2. Wolf half-heartedly contends that another reason the benefits were “hopelessly vague” is that the DBO Plan didn't actually require that an insurance policy be purchased—and if no such policy is purchased, benefits would be indeterminable. Appellant Br. at 25 (“How does one ascertain the death benefit value if there is no policy?”). But, as the magistrate judge found, the Rieck DBO Agreement's reference to “cash value of the policy” would make no sense if there was no underlying insurance policy. R. 47, PID 1079 n. 2. Moreover, Wolf's entire argument is that she was wrongfully denied benefits because she was entitled to more of the underlying insurance policy (namely, all of it)—so she clearly understood there was an insurance policy in place, that it is the basis for any benefits she's owed, and that the only question is what qualifies as “cash value” of that policy.

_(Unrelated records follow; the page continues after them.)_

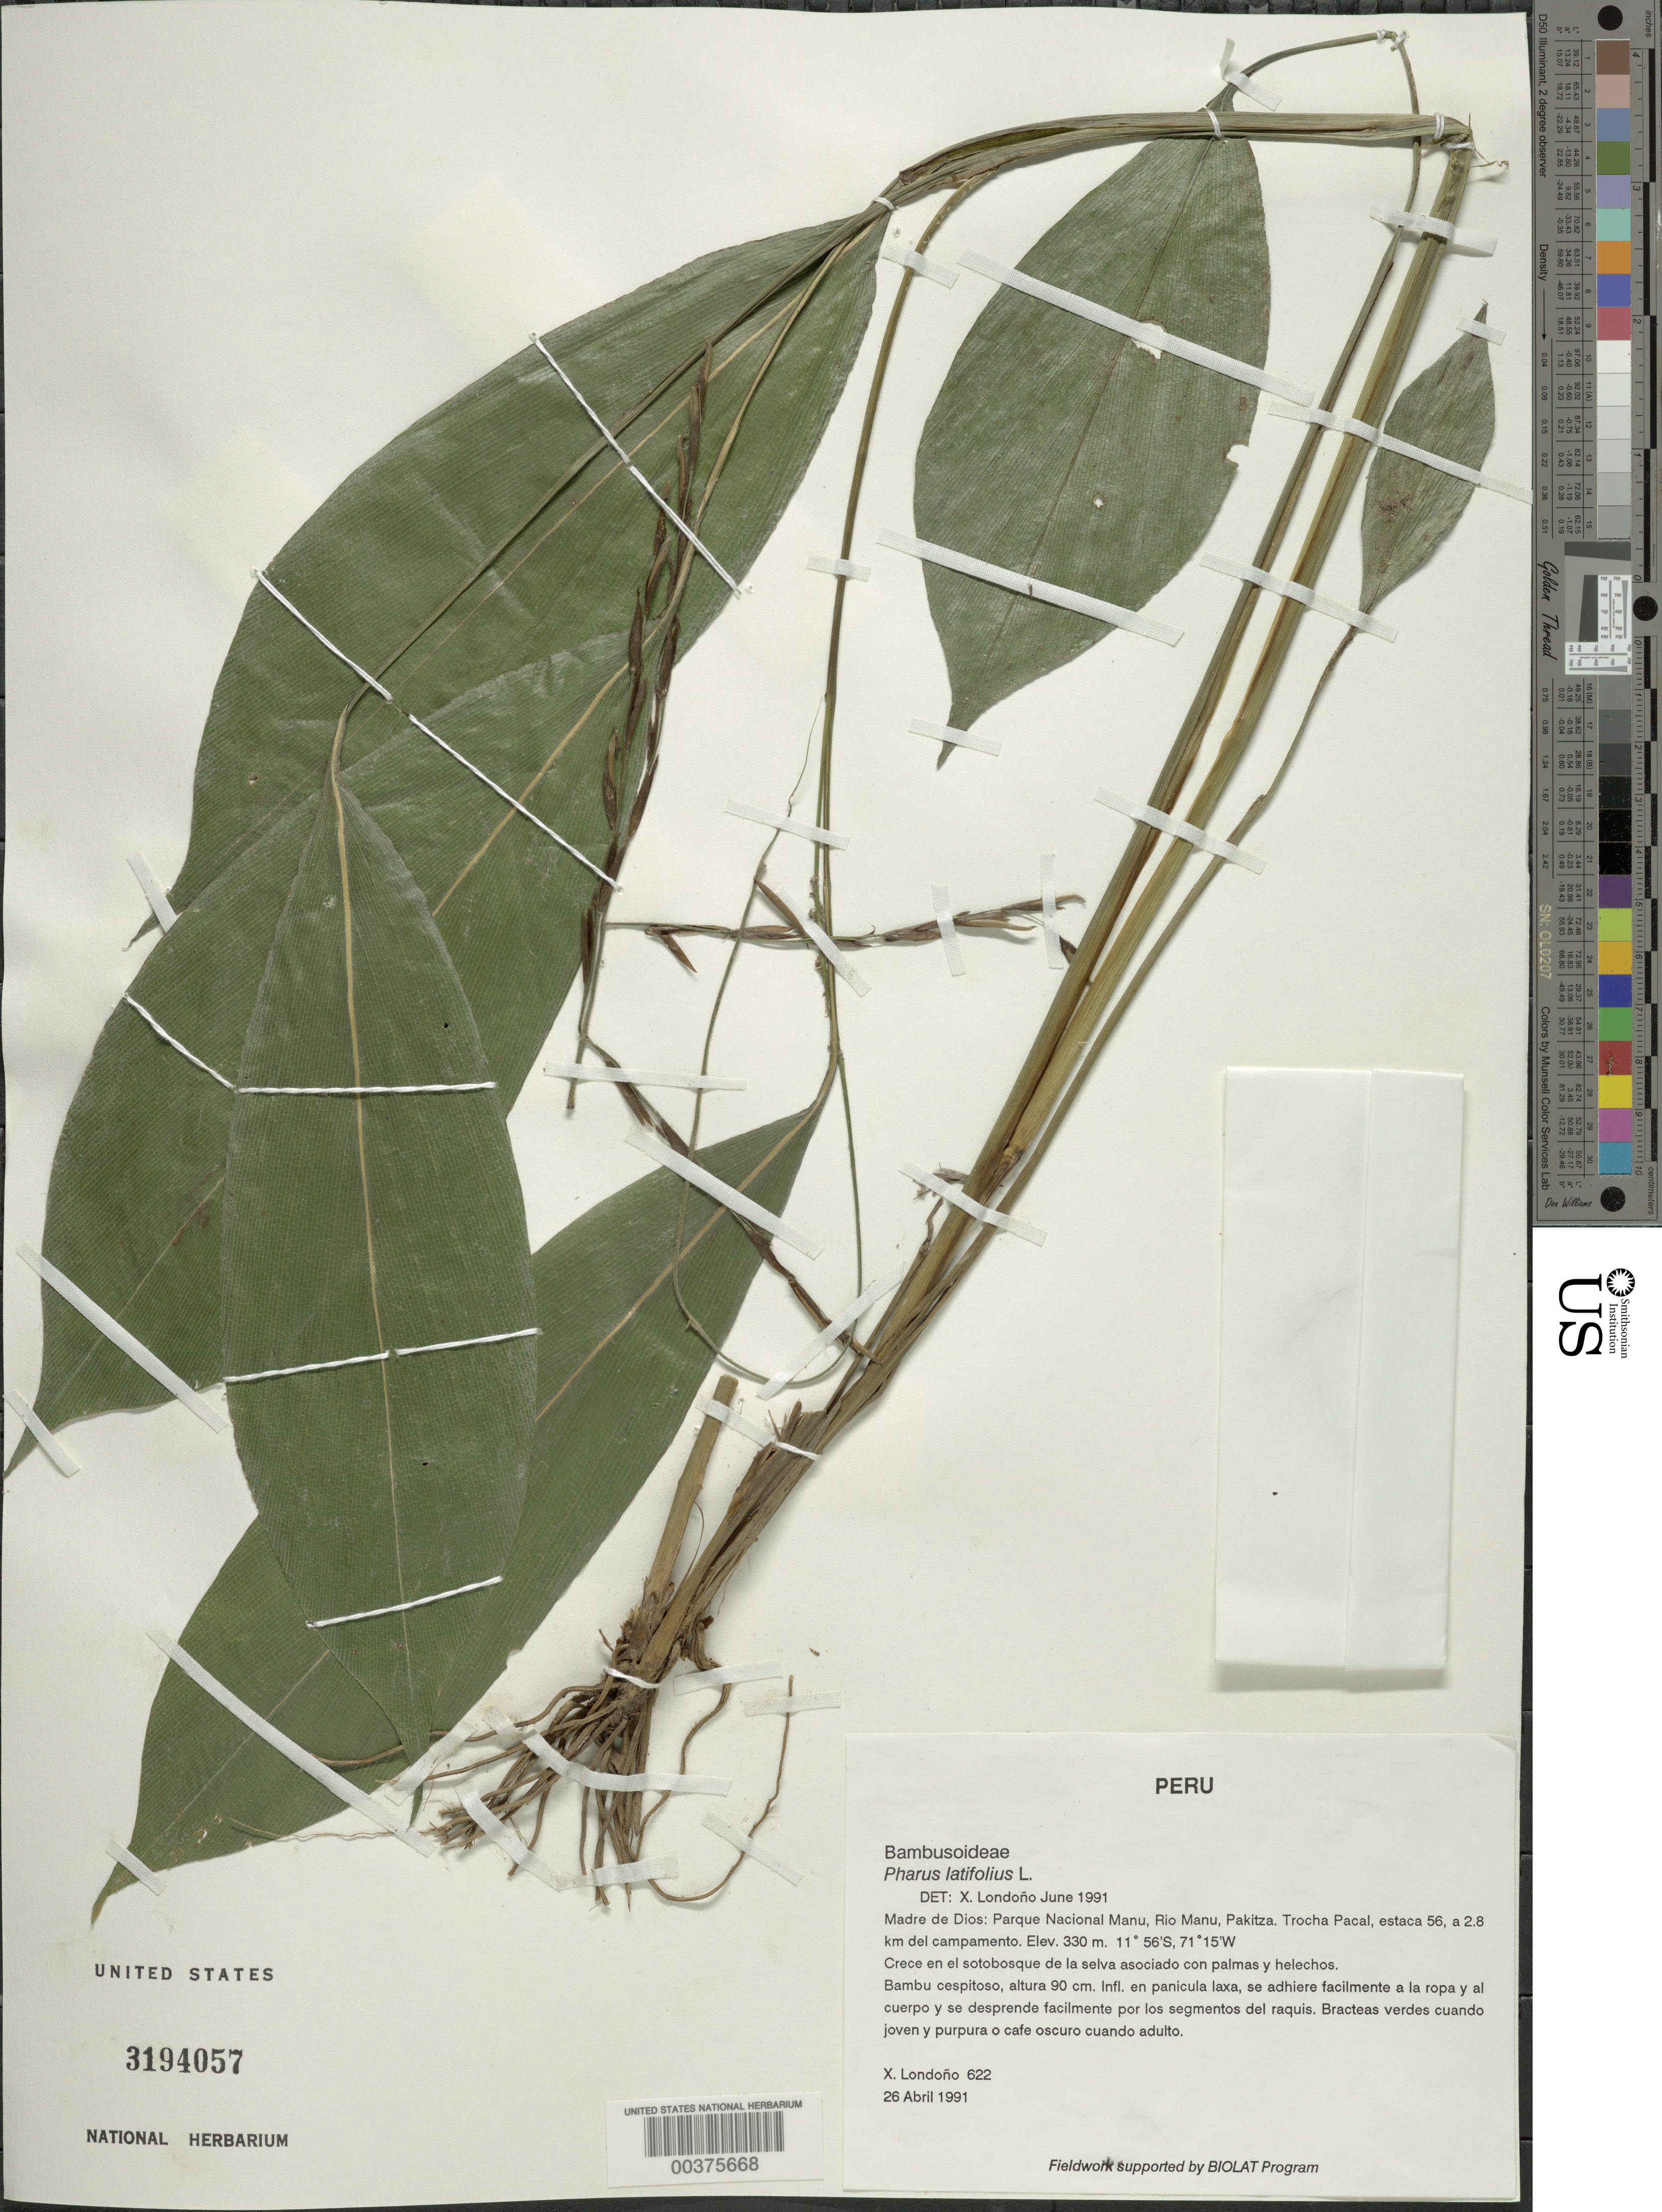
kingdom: Plantae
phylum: Tracheophyta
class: Liliopsida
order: Poales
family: Poaceae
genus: Pharus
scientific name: Pharus latifolius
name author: L.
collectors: X. Londoño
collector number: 622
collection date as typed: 26 Apr 1991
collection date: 1991-04-26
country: Peru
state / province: Madre de Dios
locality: Parque nacional manu, rio manu, pakitza; trocha pacal, estaca 56, a 2.8 km del campamento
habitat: En el sotobosque de la selva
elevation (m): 330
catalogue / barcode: US 3194057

3. Wolf argues that these definitions were not relied on by Causley as plan administrator, and that they should not be considered by this court in reviewing the reasonableness of Causley's determination. The magistrate judge rejected this argument, and we do so as well. Wolf does not argue that the exhibits containing these definitions should be excluded from the Administrative Record, and we may—indeed, must—consider the entire Administrative Record in evaluating Causley's decision. See Moon v. Unum Provident Corp., 405 F.3d 373, 378–79 (6th Cir. 2005). Still, Wolf contends that Causley's claim to have relied on those definitions is belied by Causley's own statements that he arrived at his various benefits determinations on his own. Defendants are right that this argument “misses the point,” since “Causley could use these definitions to determine the proper definition of ‘cash value,’ but then still make his own determination as to the amount of benefit above that cash value that CTI would pay to Plaintiff, if any.” Appellee Br. at 27.